1-Dosyadaki yazılara, kararın dayandığı delillerle yasaya uygun gerektirici nedenlere ve özellikle delillerin takdirinde bir isabetsizlik bulunmamasına göre davalı karşı davacının aşağıdaki bendin kapsamı dışında kalan diğer temyiz itirazlarının reddi gerekir.

2-Davalı karşı davacı birleşen davasında; satış vaadi sözleşmesine konu taşınmaza, faydalı ve zaruri masraflar yaptığını ileri sürerek, fazlaya ilişkin hakkı saklı kalmak kaydıyla, 50.000.000.000 Tl.nın yasal faizi ile birlikte tazminini istemiştir. Birleşen davanın davacısı, gerek açtığı davada, gerekse bu dava süresinde, bir takım delillerini bildirmiştir. Mahkemece, 29.5.2002 günlü oturumda, davalıya delillerini bildirmek üzere 10 günlük kesin süre verilmiştir. Karşı davacı, bu süre içerisinde delillerini bildirememiş, yeniden ek süre istemiştir. Yerel mahkemece, karşı davacı kesin sürede delillerini ibraz edemediğinden, ispat edilemeyen davanın reddine karar verilmiştir.
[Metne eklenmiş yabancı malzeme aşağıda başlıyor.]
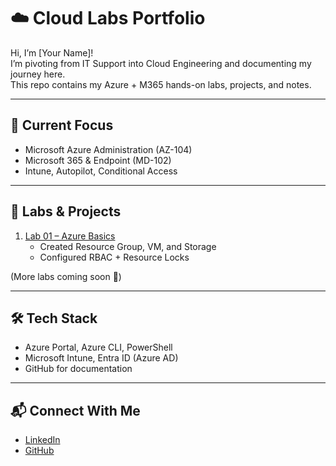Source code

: # ☁️ Cloud Labs Portfolio  

Hi, I’m [Your Name]!  
I’m pivoting from IT Support into Cloud Engineering and documenting my journey here.  
This repo contains my Azure + M365 hands-on labs, projects, and notes.  

---

## 🚀 Current Focus
- Microsoft Azure Administration (AZ-104)  
- Microsoft 365 & Endpoint (MD-102)  
- Intune, Autopilot, Conditional Access  

---

## 📂 Labs & Projects  

1. [Lab 01 – Azure Basics](./lab-01-azure-basics/README.md)  
   - Created Resource Group, VM, and Storage  
   - Configured RBAC + Resource Locks  

(More labs coming soon 🚀)  

---

## 🛠️ Tech Stack
- Azure Portal, Azure CLI, PowerShell  
- Microsoft Intune, Entra ID (Azure AD)  
- GitHub for documentation  

---

## 📬 Connect With Me
- [LinkedIn](https://linkedin.com/in/YOUR-LINK)  
- [GitHub](https://github.com/YOUR-USERNAME)

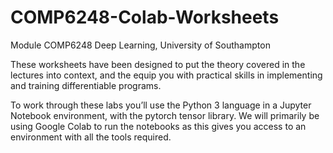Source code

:# COMP6248-Colab-Worksheets
Module COMP6248 Deep Learning, University of Southampton

These worksheets have been designed to put the theory covered in the lectures into context, and the equip you with practical skills in implementing and training differentiable programs. 

To work through these labs you’ll use the Python 3 language in a Jupyter Notebook environment, with the pytorch tensor library. We will primarily be using Google Colab to run the notebooks as this gives you access to an environment with all the tools required.
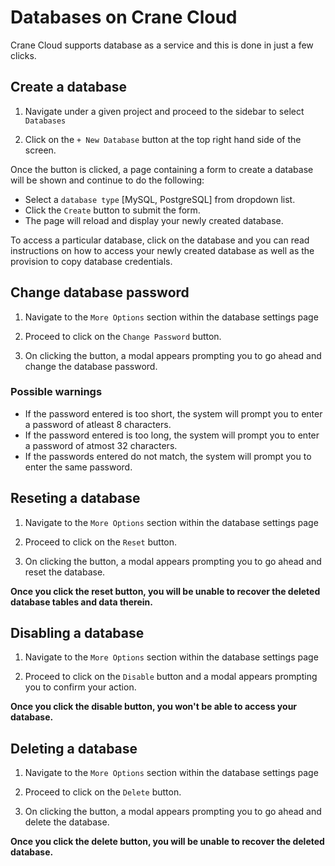 # Databases on Crane Cloud

Crane Cloud supports database as a service and this is done in just a few clicks.

## Create a database

1. Navigate under a given project and proceed to the sidebar to select `Databases`

2. Click on the `+ New Database` button at the top right hand side of the screen.

Once the button is clicked, a page containing a form to create a database will be shown and continue to do the following:

- Select a `database type` [MySQL, PostgreSQL] from dropdown list.
- Click the `Create` button to submit the form.
- The page will reload and display your newly created database.

To access a particular database, click on the database and you can read instructions on how to access your newly created database as well as the provision to copy database credentials.

## Change database password

1. Navigate to the `More Options` section within the database settings page

2. Proceed to click on the `Change Password` button.

3. On clicking the button, a modal appears prompting you to go ahead and change the database password.

### Possible warnings

- If the password entered is too short, the system will prompt you to enter a password of atleast 8 characters.
- If the password entered is too long, the system will prompt you to enter a password of atmost 32 characters.
- If the passwords entered do not match, the system will prompt you to enter the same password.

## Reseting a database

1. Navigate to the `More Options` section within the database settings page

2. Proceed to click on the `Reset` button.

3. On clicking the button, a modal appears prompting you to go ahead and reset the database.
 
**Once you click the reset button, you will be unable to recover the deleted database tables and data therein.**

## Disabling a database

1. Navigate to the `More Options` section within the database settings page

2. Proceed to click on the `Disable` button and a modal appears prompting you to confirm your action.

**Once you click the disable button, you won't be able to access your database.**

## Deleting a database

1. Navigate to the `More Options` section within the database settings page

2. Proceed to click on the `Delete` button.

3. On clicking the button, a modal appears prompting you to go ahead and delete the database.

**Once you click the delete button, you will be unable to recover the deleted database.**
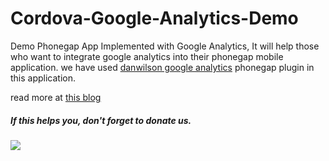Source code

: # Cordova-Google-Analytics-Demo
Demo Phonegap App Implemented with Google Analytics, It will help those who want to integrate google analytics into their phonegap mobile application. we have used [danwilson google analytics](https://github.com/danwilson/google-analytics-plugin) phonegap plugin in this application. 

read more at [this blog](http://shashibadhuk.com/phonegap/implement-google-analytics-on-phonegap-mobile-app/)

##### If this helps you, don't forget to donate us.

<div class="pm-button"><a href="https://www.payumoney.com/paybypayumoney/#/38831"><img src="https://www.payumoney.com//media/images/payby_payumoney/buttons/112.png" /></a></div>
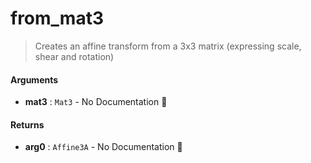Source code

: # from\_mat3

>  Creates an affine transform from a 3x3 matrix (expressing scale, shear and
>  rotation)

#### Arguments

- **mat3** : `Mat3` \- No Documentation 🚧

#### Returns

- **arg0** : `Affine3A` \- No Documentation 🚧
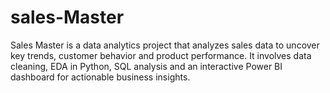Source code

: # sales-Master
Sales Master is a data analytics project that analyzes sales data to uncover key trends, customer behavior and product performance. It involves data cleaning, EDA in Python, SQL analysis and an interactive Power BI dashboard for actionable business insights.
HUMK. 217 ve devamı maddeleri gereğince, mahkemenin hangi vakıaların ispat için delil gösterileceğini ve gösterilen delilerin neler olduğunu tespit ettikten sonra, taraflardan delilerini göstermelerini istemesi gerekir. Mahkemece, hangi delillerin ibraz edileceği açıklanmadan, soyut bir ifadeyle delilerin bildirilmesi istenmiştir. Bununla birlikte, verilen süreninde, istenilen delillerin ibrazını temine uygun, elverişli bir süre olması da gerekir. Yerel mahkemece, bu yön üzerinde durulmadığı gibi davalı karşı davacı tarafından ibraz edilen diğer deliler yönünden bir araştırma yapılmadan hüküm kurulması usul ve yasaya aykırıdır. o halde mahkemece yapılacak iş; hangi vakıaların ispatı için delil gösterileceğini ve gösterilecek delillerin neler olduğunu tespit ettikten sonra, davalı karşı davacıya bu konuda delilerini ibrazı için uygun bir mehil vermesi, davacı-karşı davalının karşı delileri toplanıp, deliller değerlendirildikten sonra sonucuna uygun bir karar verilmelidir. Mahkemece usul hükümlerini gözardı edilerek birleşen davanın reddine karar verilmiş olması usul ve yasaya aykırı olup bozma nedenidir.

SONUÇ : Yukarıda açıklanan 1. bent gereğince davalının diğer temyiz itirazlarının reddine, temyiz olunan kararın 2. bentte açıklanan nedenle davalı karşı davacı yararına BOZULMASINA, peşin harcın istek halinde iadesine, 27.2.2003 gününde oybirliğiyle karar verildi.